Saved data entries

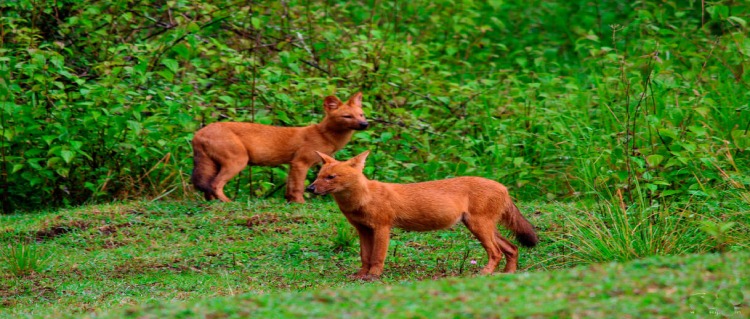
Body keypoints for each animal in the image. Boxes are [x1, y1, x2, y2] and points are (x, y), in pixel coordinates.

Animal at [192, 92, 368, 202]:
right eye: (347, 116)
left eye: (361, 115)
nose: (365, 124)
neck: (324, 136)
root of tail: (199, 133)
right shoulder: (300, 162)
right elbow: (298, 188)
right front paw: (301, 203)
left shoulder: (292, 164)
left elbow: (289, 188)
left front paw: (291, 203)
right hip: (238, 162)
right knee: (214, 185)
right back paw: (228, 202)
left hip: (214, 165)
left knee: (207, 187)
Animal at [306, 152, 540, 280]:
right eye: (318, 176)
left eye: (331, 177)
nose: (309, 188)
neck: (361, 200)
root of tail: (504, 188)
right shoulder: (363, 229)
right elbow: (364, 257)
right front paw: (361, 275)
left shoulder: (382, 227)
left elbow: (377, 256)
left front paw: (373, 276)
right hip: (482, 227)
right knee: (512, 248)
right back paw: (507, 275)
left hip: (479, 227)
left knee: (496, 252)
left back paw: (484, 274)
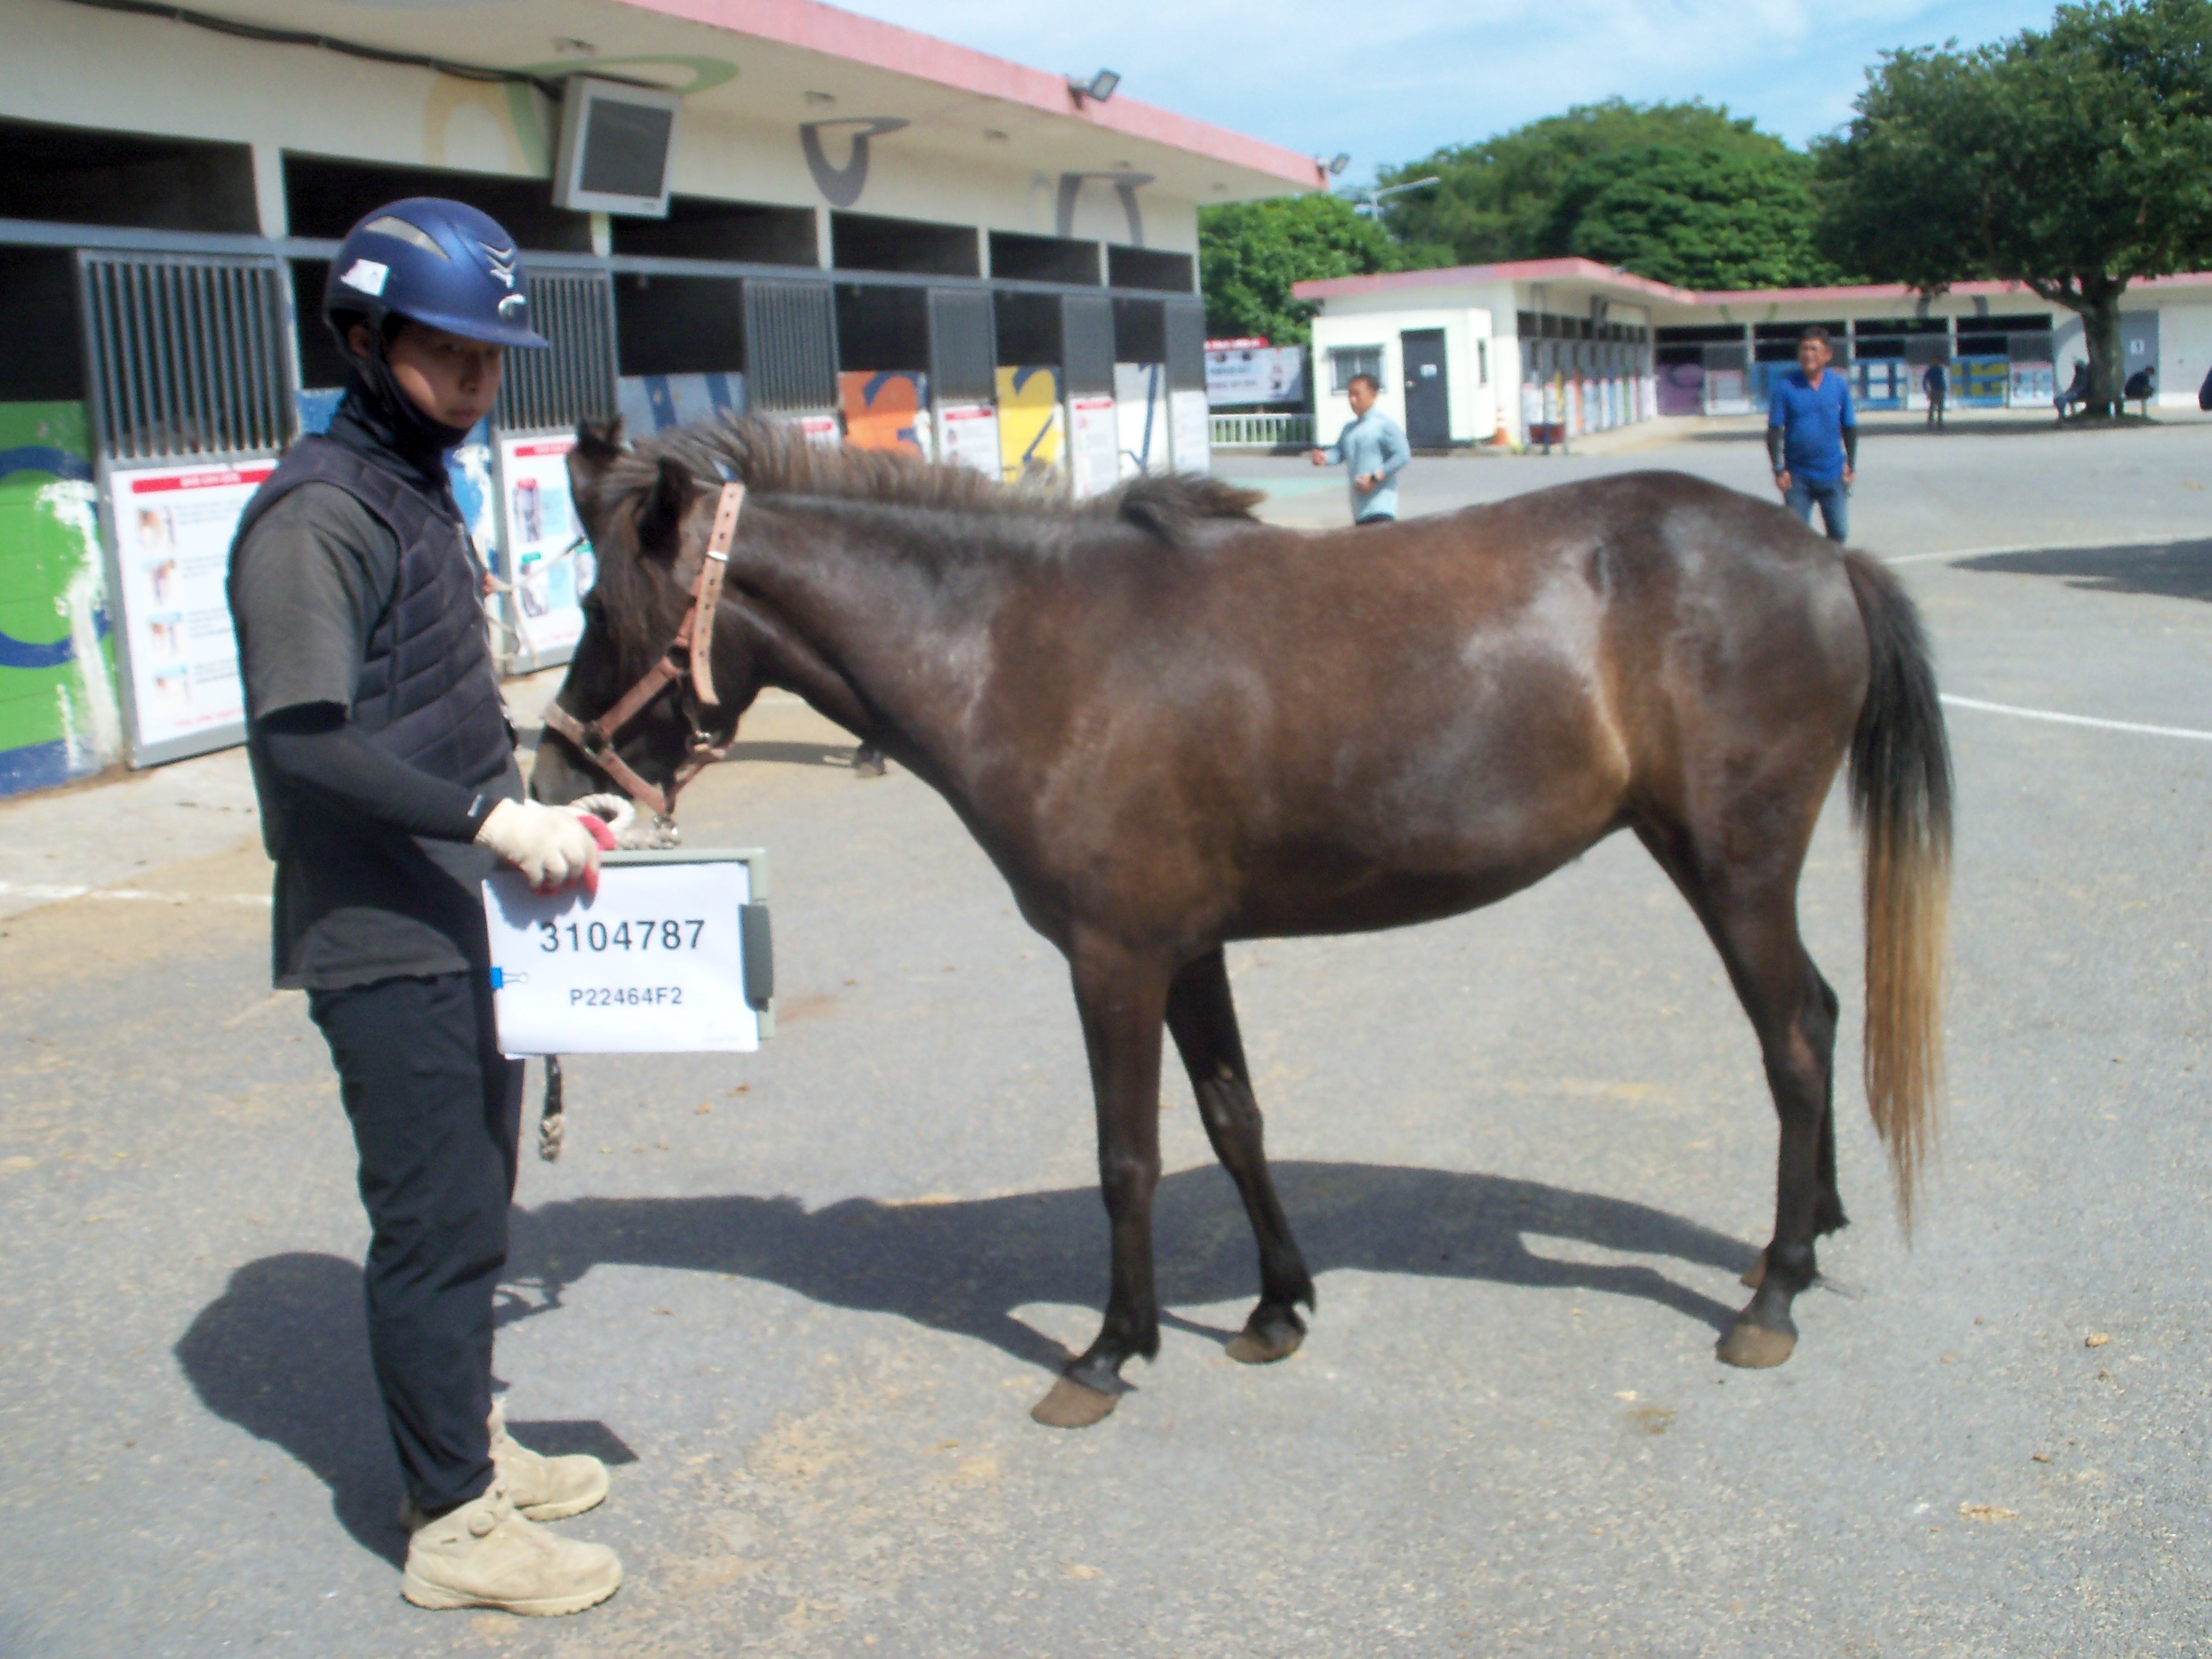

__Exercise details__. Please write out all of the data verbatim, with no pictures in the copy.

__Task output__.
Body keypoints for each animal in the image. Boxes are [x1, y1, x2, y2] and points are (x, y), in pixel coordinates.

Animal at [192, 92, 368, 202]:
right eye: (347, 116)
left eye: (361, 115)
nose: (365, 124)
neck: (324, 136)
root of tail: (199, 133)
right shoulder: (300, 162)
right elbow: (298, 188)
right front paw: (301, 203)
left shoulder: (292, 164)
left elbow: (289, 188)
left front paw: (291, 203)
right hip: (238, 162)
right knee: (214, 185)
right back paw: (228, 202)
left hip: (214, 165)
left knee: (207, 187)
Animal at [306, 152, 540, 280]:
right eye: (318, 176)
left eye: (331, 177)
nose: (309, 188)
neck: (361, 200)
root of tail: (504, 188)
right shoulder: (363, 229)
right elbow: (364, 257)
right front paw: (361, 275)
left shoulder: (382, 227)
left elbow: (377, 256)
left front paw: (373, 276)
right hip: (482, 227)
right knee: (512, 248)
right back paw: (507, 275)
left hip: (479, 227)
left knee: (496, 252)
left back paw: (484, 274)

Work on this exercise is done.